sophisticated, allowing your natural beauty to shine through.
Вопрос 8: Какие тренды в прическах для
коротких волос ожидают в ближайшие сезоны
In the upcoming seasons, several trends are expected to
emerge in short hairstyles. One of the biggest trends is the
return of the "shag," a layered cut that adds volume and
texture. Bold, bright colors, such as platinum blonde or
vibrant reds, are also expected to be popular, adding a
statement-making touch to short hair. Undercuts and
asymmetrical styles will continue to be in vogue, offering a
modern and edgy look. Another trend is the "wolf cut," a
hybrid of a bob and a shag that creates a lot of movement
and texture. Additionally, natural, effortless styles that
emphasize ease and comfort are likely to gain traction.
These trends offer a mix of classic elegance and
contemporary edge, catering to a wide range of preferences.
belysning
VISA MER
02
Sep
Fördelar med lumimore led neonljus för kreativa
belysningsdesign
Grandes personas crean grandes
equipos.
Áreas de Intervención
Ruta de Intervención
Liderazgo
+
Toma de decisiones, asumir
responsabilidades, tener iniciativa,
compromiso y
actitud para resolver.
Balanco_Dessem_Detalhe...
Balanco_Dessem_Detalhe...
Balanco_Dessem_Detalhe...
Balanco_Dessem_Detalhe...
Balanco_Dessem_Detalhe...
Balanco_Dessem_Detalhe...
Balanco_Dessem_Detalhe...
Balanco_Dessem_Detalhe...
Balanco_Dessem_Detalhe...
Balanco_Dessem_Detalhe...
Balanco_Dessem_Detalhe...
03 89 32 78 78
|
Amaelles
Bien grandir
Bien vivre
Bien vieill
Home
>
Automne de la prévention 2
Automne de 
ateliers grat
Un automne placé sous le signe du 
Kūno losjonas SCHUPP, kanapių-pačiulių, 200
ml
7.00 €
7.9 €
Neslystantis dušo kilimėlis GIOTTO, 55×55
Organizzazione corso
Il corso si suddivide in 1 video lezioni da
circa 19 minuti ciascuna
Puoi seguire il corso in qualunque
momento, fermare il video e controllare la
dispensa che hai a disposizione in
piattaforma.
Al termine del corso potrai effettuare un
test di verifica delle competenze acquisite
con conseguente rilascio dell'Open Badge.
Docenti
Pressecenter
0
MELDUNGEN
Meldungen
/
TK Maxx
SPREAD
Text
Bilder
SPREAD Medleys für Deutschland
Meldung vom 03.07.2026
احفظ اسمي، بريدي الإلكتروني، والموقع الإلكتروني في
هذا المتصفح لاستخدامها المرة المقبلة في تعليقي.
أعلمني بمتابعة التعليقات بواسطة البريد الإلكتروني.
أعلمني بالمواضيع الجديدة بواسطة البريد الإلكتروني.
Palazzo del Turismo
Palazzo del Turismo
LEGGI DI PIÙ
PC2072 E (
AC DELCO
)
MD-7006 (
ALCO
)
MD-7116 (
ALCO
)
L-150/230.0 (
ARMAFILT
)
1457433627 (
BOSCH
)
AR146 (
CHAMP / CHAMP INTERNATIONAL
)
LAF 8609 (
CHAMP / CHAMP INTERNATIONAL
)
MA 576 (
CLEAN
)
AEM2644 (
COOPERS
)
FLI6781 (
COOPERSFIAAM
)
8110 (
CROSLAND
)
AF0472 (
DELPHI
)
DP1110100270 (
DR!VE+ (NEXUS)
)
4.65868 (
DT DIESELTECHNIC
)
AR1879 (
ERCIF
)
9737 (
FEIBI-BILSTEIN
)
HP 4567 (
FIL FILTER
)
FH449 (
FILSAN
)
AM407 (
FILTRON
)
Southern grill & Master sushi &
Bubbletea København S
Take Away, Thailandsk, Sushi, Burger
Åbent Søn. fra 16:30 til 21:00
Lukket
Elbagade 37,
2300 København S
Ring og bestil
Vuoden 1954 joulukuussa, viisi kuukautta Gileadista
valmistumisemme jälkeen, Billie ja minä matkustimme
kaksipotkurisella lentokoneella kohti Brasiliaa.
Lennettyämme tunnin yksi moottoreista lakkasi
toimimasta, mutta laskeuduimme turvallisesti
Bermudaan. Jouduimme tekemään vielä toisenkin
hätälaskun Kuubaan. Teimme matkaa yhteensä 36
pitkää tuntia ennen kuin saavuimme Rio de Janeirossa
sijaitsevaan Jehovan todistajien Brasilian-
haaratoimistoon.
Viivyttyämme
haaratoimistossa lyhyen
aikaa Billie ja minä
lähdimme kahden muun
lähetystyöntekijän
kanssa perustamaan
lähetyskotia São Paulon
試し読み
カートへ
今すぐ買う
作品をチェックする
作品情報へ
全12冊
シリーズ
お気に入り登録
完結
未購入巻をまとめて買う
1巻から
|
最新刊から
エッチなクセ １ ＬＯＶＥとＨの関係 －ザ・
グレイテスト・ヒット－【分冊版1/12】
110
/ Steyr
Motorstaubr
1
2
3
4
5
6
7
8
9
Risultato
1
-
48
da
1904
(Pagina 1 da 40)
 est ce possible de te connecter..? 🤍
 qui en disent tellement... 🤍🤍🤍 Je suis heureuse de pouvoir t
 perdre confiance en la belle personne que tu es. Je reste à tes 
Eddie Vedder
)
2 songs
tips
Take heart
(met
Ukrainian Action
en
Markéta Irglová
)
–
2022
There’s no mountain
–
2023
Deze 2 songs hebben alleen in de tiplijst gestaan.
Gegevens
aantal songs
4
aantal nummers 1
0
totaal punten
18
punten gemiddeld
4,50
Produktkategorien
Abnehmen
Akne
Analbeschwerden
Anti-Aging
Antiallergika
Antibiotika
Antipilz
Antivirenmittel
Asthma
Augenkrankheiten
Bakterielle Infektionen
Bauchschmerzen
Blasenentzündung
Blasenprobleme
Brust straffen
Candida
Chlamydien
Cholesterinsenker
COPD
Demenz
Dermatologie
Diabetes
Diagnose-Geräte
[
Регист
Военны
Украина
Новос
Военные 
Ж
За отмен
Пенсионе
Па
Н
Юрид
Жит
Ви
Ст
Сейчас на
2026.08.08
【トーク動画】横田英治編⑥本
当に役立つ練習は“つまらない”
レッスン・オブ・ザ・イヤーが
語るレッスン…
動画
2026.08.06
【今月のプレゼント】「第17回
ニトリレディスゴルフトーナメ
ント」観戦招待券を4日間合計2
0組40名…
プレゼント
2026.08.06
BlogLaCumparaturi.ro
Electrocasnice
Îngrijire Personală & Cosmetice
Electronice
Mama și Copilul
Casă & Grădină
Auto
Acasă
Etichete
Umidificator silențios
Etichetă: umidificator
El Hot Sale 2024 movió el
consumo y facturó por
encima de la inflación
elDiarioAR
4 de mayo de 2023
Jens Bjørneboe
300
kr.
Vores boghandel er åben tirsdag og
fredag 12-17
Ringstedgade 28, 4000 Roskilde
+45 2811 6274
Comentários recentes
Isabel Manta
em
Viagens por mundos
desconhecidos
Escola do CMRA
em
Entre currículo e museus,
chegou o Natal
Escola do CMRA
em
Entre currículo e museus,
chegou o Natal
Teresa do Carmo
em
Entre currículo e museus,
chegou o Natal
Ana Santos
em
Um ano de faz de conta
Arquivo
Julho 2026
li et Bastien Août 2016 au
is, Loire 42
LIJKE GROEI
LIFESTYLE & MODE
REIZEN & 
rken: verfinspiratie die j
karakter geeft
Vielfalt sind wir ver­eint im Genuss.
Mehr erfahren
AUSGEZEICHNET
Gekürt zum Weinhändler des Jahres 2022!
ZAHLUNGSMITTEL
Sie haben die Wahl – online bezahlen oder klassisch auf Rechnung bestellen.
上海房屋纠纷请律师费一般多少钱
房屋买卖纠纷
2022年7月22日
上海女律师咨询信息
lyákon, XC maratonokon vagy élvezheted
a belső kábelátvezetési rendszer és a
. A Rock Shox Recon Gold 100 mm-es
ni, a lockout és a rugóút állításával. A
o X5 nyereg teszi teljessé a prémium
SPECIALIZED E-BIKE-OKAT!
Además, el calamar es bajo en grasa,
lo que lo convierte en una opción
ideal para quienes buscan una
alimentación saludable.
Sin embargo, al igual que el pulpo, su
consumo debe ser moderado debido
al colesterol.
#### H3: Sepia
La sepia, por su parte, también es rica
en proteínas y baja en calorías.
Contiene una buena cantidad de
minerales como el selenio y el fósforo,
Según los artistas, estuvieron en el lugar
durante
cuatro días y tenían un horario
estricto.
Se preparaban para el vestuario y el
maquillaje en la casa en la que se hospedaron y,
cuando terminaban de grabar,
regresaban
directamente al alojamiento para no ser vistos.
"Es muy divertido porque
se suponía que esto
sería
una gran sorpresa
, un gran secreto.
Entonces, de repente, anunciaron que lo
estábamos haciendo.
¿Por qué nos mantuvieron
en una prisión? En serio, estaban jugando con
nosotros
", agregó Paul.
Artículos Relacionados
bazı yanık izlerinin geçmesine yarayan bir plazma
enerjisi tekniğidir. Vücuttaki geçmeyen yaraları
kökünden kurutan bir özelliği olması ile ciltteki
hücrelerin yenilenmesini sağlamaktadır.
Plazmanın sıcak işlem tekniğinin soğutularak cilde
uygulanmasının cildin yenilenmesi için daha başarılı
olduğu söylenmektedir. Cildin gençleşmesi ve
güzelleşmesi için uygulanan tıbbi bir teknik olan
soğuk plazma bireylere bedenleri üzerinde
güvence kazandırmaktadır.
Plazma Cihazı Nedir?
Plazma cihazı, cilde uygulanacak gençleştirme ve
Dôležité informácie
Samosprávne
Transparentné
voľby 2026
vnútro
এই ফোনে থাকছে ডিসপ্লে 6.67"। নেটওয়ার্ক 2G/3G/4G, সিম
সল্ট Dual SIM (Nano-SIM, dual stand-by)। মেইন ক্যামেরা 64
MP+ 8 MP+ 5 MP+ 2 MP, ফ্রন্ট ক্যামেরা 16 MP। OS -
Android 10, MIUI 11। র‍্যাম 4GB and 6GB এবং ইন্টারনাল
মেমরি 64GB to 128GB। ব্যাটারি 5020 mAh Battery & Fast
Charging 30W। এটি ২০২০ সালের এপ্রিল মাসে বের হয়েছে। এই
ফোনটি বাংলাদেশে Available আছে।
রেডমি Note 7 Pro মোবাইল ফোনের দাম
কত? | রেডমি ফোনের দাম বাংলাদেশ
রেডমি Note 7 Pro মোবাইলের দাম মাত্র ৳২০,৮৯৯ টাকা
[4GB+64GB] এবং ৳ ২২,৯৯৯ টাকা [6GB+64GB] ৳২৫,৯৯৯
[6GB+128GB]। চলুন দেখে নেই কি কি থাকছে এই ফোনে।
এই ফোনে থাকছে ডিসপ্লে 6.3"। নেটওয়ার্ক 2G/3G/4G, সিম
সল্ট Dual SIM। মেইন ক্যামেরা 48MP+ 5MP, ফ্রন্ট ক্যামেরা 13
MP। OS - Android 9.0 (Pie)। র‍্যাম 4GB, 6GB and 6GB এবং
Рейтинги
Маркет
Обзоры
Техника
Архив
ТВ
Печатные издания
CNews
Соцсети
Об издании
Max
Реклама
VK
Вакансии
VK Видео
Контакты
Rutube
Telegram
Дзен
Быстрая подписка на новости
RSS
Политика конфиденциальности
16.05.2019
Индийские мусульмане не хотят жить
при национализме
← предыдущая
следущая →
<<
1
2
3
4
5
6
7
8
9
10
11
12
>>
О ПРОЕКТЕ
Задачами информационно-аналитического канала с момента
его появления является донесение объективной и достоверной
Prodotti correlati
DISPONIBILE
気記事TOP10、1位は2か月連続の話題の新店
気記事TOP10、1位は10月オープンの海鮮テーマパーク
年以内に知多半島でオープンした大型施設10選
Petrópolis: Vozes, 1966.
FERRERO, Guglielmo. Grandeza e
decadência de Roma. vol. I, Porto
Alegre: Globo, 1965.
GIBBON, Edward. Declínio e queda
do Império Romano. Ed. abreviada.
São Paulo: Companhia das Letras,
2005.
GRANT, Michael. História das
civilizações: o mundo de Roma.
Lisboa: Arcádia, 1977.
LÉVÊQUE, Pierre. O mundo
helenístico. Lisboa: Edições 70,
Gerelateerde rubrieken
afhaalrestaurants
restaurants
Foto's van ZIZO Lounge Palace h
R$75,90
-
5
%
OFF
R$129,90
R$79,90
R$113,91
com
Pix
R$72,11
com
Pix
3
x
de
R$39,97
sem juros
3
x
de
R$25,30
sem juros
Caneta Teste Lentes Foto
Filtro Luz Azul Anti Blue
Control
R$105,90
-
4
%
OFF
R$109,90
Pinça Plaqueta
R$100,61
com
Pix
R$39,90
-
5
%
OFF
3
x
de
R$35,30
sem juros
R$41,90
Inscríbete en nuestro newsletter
########################################
> **TRY IT**: Return the entries above unchanged, starting at the first line and stopping after the line with "test di verifica delle competenze acquisite".

> **RESPONSE**:
sophisticated, allowing your natural beauty to shine through.
Вопрос 8: Какие тренды в прическах для
коротких волос ожидают в ближайшие сезоны
In the upcoming seasons, several trends are expected to
emerge in short hairstyles. One of the biggest trends is the
return of the "shag," a layered cut that adds volume and
texture. Bold, bright colors, such as platinum blonde or
vibrant reds, are also expected to be popular, adding a
statement-making touch to short hair. Undercuts and
asymmetrical styles will continue to be in vogue, offering a
modern and edgy look. Another trend is the "wolf cut," a
hybrid of a bob and a shag that creates a lot of movement
and texture. Additionally, natural, effortless styles that
emphasize ease and comfort are likely to gain traction.
These trends offer a mix of classic elegance and
contemporary edge, catering to a wide range of preferences.
belysning
VISA MER
02
Sep
Fördelar med lumimore led neonljus för kreativa
belysningsdesign
Grandes personas crean grandes
equipos.
Áreas de Intervención
Ruta de Intervención
Liderazgo
+
Toma de decisiones, asumir
responsabilidades, tener iniciativa,
compromiso y
actitud para resolver.
Balanco_Dessem_Detalhe...
Balanco_Dessem_Detalhe...
Balanco_Dessem_Detalhe...
Balanco_Dessem_Detalhe...
Balanco_Dessem_Detalhe...
Balanco_Dessem_Detalhe...
Balanco_Dessem_Detalhe...
Balanco_Dessem_Detalhe...
Balanco_Dessem_Detalhe...
Balanco_Dessem_Detalhe...
Balanco_Dessem_Detalhe...
03 89 32 78 78
|
Amaelles
Bien grandir
Bien vivre
Bien vieill
Home
>
Automne de la prévention 2
Automne de 
ateliers grat
Un automne placé sous le signe du 
Kūno losjonas SCHUPP, kanapių-pačiulių, 200
ml
7.00 €
7.9 €
Neslystantis dušo kilimėlis GIOTTO, 55×55
Organizzazione corso
Il corso si suddivide in 1 video lezioni da
circa 19 minuti ciascuna
Puoi seguire il corso in qualunque
momento, fermare il video e controllare la
dispensa che hai a disposizione in
piattaforma.
Al termine del corso potrai effettuare un
test di verifica delle competenze acquisite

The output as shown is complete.